-------- 本文

ところが、世界は以前とまったく同じように動いている。誰もそれについて触れない。

 

なぜなのか?

 

答えはひとつですね。代わりがない。

 

資本主義に代わるものがないために、それが綻んで終わっていたとしても使い続けなければならない、ということなのでしょう。 

(引用終わり)

 

 Wikipediaによるライボーの解説は

LIBOR(ライボー、London Interbank Offered Rate)とは、ロンドンにおいてインターバンク取引で資金の出し手から提示される金利のことで、ロンドン銀行間取引金利とも呼ばれる」

というものです。

この指標は主に資金調達コストの基準として用いられることが多いとのことで、これを操作することによって、自社で扱う金融商品から不正な利益を得ることができるのだそうです。

 

この不正操作事件の捜査は、2017年現在も続いていて、それがどのように収束されるのか興味深いところです。

 

 

……しかし……

不正が明らかとなり、改革されたとはいえ、まだ何らかの抜け道を生み出せそうなこの指標は、今現在も使われています。

 

「秤を細工できるのなら、あらゆる富を簡単につくれるよな……」

 

そう感じるものが、不正がわかった後もずっと使われている不条理。

 

釈然としないものの、代わりがないから使い続けるしかないのか……

 

と思っていたらなんと。

 

 

2017年7月27日、イギリスの金融行動監視機構が

「2021年までにLIBORを廃止し、不正操作できない取引を元にした新たな基準を策定する」

ことを発表しました。

 

そのニュース記事のリンクです。

www.bloomberg.co.jp

 

以下は記事内容の転載です。

 

転載ココから ↓

 

ロンドン銀行間取引金利LIBOR)は、350兆ドル(約3京9000兆円)余りの金融商品のグローバル指標金利として、これまで利用されてきた。この役割を2021年末までに終わらせると英監督当局は決定したが、スキャンダルで傷ついたLIBORに代わる指標への移行を金融業界が急ぐ過程で、かなりの混乱が起きることになりそうだ。

LIBORは過去数十年にわたりバンカーやトレーダーの手によって、住宅ローンや不動産ローンから法人融資、学生ローン、金利デリバティブ金融派生商品)に至るまで、あらゆる種類の金融契約に組み込まれてきた。このため、新たな取引の基準となる別の指標金利を見つけるだけでなく、既存の契約について再交渉を行う必要も出てくる。LIBORを基準にプログラムされているコンピューターシステムも全面的な更新作業を強いられよう。

 

ロンドンの証券会社ミント・パートナーズで資本市場・オルタナティブ資産の責任者を務めるビル・ブレーン氏は「金融関係の法律専門家にとって、おいしい仕事になるだろう。LIBORスワップや融資、変動利付債(FRN)の業界を支える金融インフラの一部だ。契約書に何が書いてあるか誰もがチェックする必要に迫られ、LIBORベースの契約に関係する誰にとっても頭の痛い問題となろう」と話す。

 

イングランド銀行(英中央銀行)は、ポンド建てのデリバティブと関連する金融契約で用いる安全性の高い代替指標金利として、ポンド翌日物金利加重平均(SONIA)をスワップ業界の作業グループが推奨したと4月に発表した。バーグレイズ・インベストメント・バンクのフランソワ・ジュルダン最高コンプライアンス責任者(CCO)が同グループの座長を務める。

----------------

§ 課題 1:
LIBORに関する本文について、次の問いに答えてください。
(a) イギリスの金融行動監視機構がLIBORの廃止を発表したのは、何年何月何日ですか。
(b) 転載された記事によると、LIBORはどれだけの金融商品のグローバル指標金利として利用されてきましたか。
(c) スワップ業界の作業グループが、ポンド建てデリバティブ向けの代替指標金利として推奨したものは何ですか。
§ 課題 2: LIBORに関する本文を、最後の文の後から書き継いでください。

-------- 分析対象データ

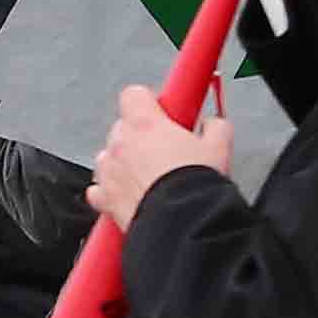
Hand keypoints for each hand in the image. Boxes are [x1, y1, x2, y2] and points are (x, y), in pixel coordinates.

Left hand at [87, 88, 229, 225]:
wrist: (180, 222)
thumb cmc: (193, 185)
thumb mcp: (218, 147)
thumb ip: (214, 127)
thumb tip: (214, 126)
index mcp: (144, 124)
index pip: (134, 94)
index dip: (149, 101)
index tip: (161, 110)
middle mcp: (120, 144)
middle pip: (122, 127)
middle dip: (141, 135)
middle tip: (164, 149)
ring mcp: (108, 171)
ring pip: (109, 157)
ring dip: (125, 162)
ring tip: (151, 175)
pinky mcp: (103, 199)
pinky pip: (99, 189)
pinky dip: (111, 191)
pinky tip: (133, 195)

----------------

§ 解答 1:
(a) 2017年7月27日です。
(b) 350兆ドル(約3京9000兆円)余りの金融商品です。
(c) ポンド翌日物金利加重平均(SONIA)です。

§ 解答 2:
 

みずほインターナショナルの欧州金利戦略責任者ピーター・チャットウェル氏(ロンドン在勤)は「市場は代替指標がどうなるかについてガイダンスを必要とするだろう。ボラティリティーの高まりや、場合によっては短期的に流動性の低下を招くことが予想される」と指摘した。

 

原題:Libor's Uncertain Succession Triggers $350 Trillion Headache(2)

 

 

BloombergLIBOR廃止でこれだけの不安ー代替金利や再契約、システム更新より     

                              

 

転載ココまで ↑ 

 

記事を読むと、LIBORという指標が、想像以上に我々の生活(特に欧米において)に影響を与えていたことに気付かされます。

 

また

「350兆ドル(約3京9000億円)余りの金融商品のグローバル指標金利として利用されてきた」という部分にも驚かされます。

 

3京9000億円???

 

そのおおもととなる指標がごまかされていた?

 

 

LIBORという指標が廃止になるのは当然ということでしょう。

 

ただ、記事中にあるように、それに代替する指標がまともに機能するのかどうか気になるところです。

 

もし、

その代替指標がうまく機能しなかったら……

LIBORと同様に不正操作可能なものだったとしたら……

そして……

指標移行期のドサクサに紛れて新たな不正取り引きが為されたとしたら……

さらに、いまだ見つかっていない不正が明らかになったとしたら……

 

 

想像とか観測とかを通り越して

リアルに資本主義は終焉に向かうのかもしれません。

 

なにしろ、

3京9000億円ぶんの金融商品の「基礎」や「土台」が揺り動かされるのです。

 

それがもしも崩れ去ったとしたら……

 

2021年前後、我々はこれまで経験したことのない激動の中に身を置く ──── ことになるのかもしれません。